Tenu actuellement en Egypte jusqu’au 6 février, le Salon international du livre du Caire ne sera finalement pas une occasion pour les éditions Le Fennec de mettre en avant l’ouvrage «Le harem politique - le Prophète et les femmes» de l’écrivaine et sociologue Fatema Mernissi, désormais traduit en arabe. Exposant lors de cet évènement, l’éditeur marocain s’est vu interdit par la direction du Salon de vendre les exemplaires de l’opus, car considéré comme «offensant pour le lecteur». Au stand de la maison d’édition, une affiche annonçant la disponibilité de l’ouvrage en question a été retirée.
Pourtant, le livre est bien disponible en achat en ligne, tandis que plusieurs versions électroniques piratées sont en accès libre. Mais à ce jour, sa version éditée en arabe par Le Fennec est la seule traduction légale qui tient compte des droits de son autrice. Dans la région arabe, «les salons du livre sont les seules occasions où il est possible de montrer cet ouvrage aux lecteurs, faute de distributeur pour Le Fennec dans ces pays, où les publications de la maison ne sont donc pas disponibles dans les librairies», fait savoir à Yabiladi une exposante de la maison éditrice, au Salon du livre au Caire.
Au Maroc, l’ouvrage est distribué par Sochepress dans les librairies. En France, il est consultable à l’Institut du monde arabe (IMA) à Paris. Au Moyen-Orient, il a précédemment fait l’objet d’une interdiction. «La première fois où nous avons ramené des exemplaires pour un Salon du livre dans la région, c’était récemment en Arabie saoudite. Mais la mise en vente nous a finalement été interdite. Les organisateurs de l’événement au Caire ont pris maintenant la même décision», déclare l’exposante auprès de notre rédaction.

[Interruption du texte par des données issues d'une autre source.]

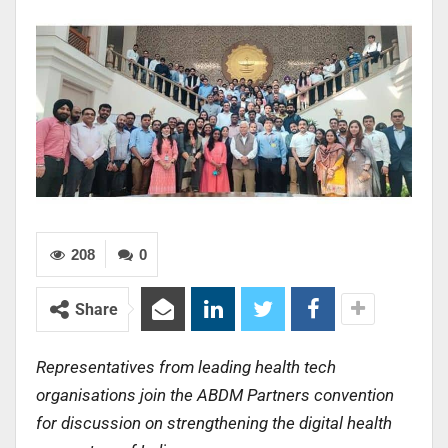
208
0
Share
Representatives from leading health tech
organisations join the ABDM Partners convention
for discussion on strengthening the digital health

Hier, la maison d’édition s’est exprimée publiquement sur cette mesure. Sur ses réseaux sociaux, elle a estimé que cette dernière interrogeait sur la situation de la liberté d’expression au niveau de la région. Auprès de Yabiladi, elle a fait part de son incompréhension. «Pour être autorisé à importer des exemplaires de livres à exposer et à vendre pendant un Salon du livre, il faut d’abord envoyer une liste préalable des publications concernées, ce que nous avons fait pour participer à Riyad comme au Caire. L’ouvrage de Fatema Mernissi y figurait bien», a-t-elle indiqué.

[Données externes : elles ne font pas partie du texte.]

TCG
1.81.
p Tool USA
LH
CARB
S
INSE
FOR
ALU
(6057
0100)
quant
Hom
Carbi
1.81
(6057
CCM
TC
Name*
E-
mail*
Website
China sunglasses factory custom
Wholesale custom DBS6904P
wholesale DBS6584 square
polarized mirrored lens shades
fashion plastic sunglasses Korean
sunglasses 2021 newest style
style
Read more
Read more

En Egypte, cette mesure qui semble s’apparenter à un rétropédalage est intervenue près d’une semaine du début du Salon du livre au Caire. Durant toutes ces journées de l’événement, plusieurs exemplaires de l’ouvrage de Fatema Mernissi ont déjà été vendus.
Un livre fondateur dans le questionnement du féminisme et de l’islam
«Le harem politique - le Prophète et les femmes» fait partie des œuvres notables de Fatema Mernissi. Dans son mot à ce propos, le philosophe et écrivain Abdou Filali-Ansary note qu’il s’agit même d’une «œuvre inaugurale». «En le publiant, l’auteure a pris sa place parmi les penseurs musulmans contemporains qui, indépendamment les uns des autres, ont réagi face à une réalité massive, à savoir le décalage entre le Message prophétique et les interprétations et mises en œuvre qui lui ont été données par la Tradition», a-t-il écrit.
Pour prouver ce décalage, Fatema Mernissi s’est en effet «lancée dans une exploration poussée des sources de la Tradition, écartant les conventions et la langue de bois attachées à cet exercice». Dans ce sens, le philosophe a salué un opus «sans complexes ni détours», avec «l’audace d’aller au cœur du sujet, à savoir le rapport du Prophète avec les femmes».
Connue au Maroc et ailleurs pour son combat intellectuel en faveur des droits des femmes dans le monde arabe, Fatema Mernissi a brisé de nombreux tabous, grâce à ses nombreux écrits. Elle est aussi la première femme marocaine à avoir édité ses analyses sur le Coran, les hadiths et le fiqh au XXe siècle, remettant en question les interprétations théologiques à l’origine des inégalités qui discriminent les femmes.
Née en 1940 à Fès et décédée en 2015, Fatema Mernissi a commencé son parcours d’études en sociologie à l’Université Mohammed V au Maroc, puis en sciences politiques à l’Université de la Sorbonne en France, pour enfin obtenir son doctorat aux Etats-Unis. Tout au long de sa vie, elle a publié de nombreux livres sur le féminisme, analysé d’un point de vue islamique. Parmi ses œuvres, «Au-delà du voile : le sexe en tant qu’ingénierie sociale», «Le harem politique - le Prophète et les femmes» et «Le harem et l’occident», entre autres livres fondateurs d’une nouvelle pensée féministe dans le monde arabe.